== SOURCE INFORMATION ==

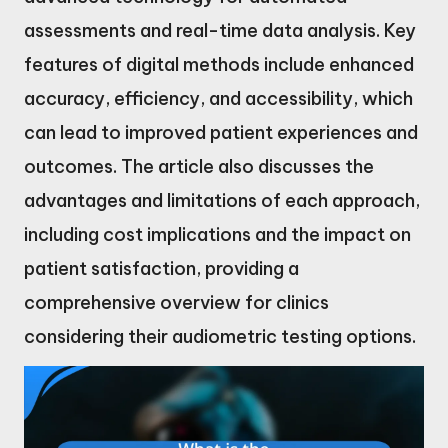
assessments and real-time data analysis. Key
features of digital methods include enhanced
accuracy, efficiency, and accessibility, which
can lead to improved patient experiences and
outcomes. The article also discusses the
advantages and limitations of each approach,
including cost implications and the impact on
patient satisfaction, providing a
comprehensive overview for clinics
considering their audiometric testing options.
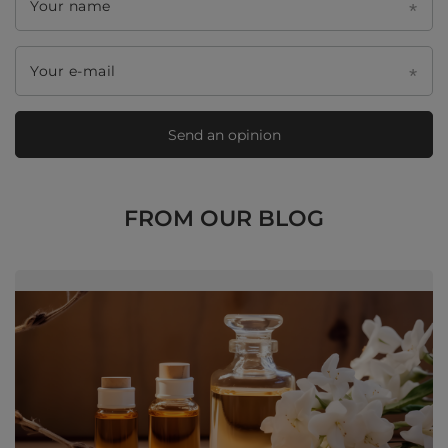
Your name
Your e-mail
Send an opinion
FROM OUR BLOG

===

BRIEF: The records above must be repeated exactly, minus their pictures.

SOLVED EXERCISE:
assessments and real-time data analysis. Key
features of digital methods include enhanced
accuracy, efficiency, and accessibility, which
can lead to improved patient experiences and
outcomes. The article also discusses the
advantages and limitations of each approach,
including cost implications and the impact on
patient satisfaction, providing a
comprehensive overview for clinics
considering their audiometric testing options.
Your name
Your e-mail
Send an opinion
FROM OUR BLOG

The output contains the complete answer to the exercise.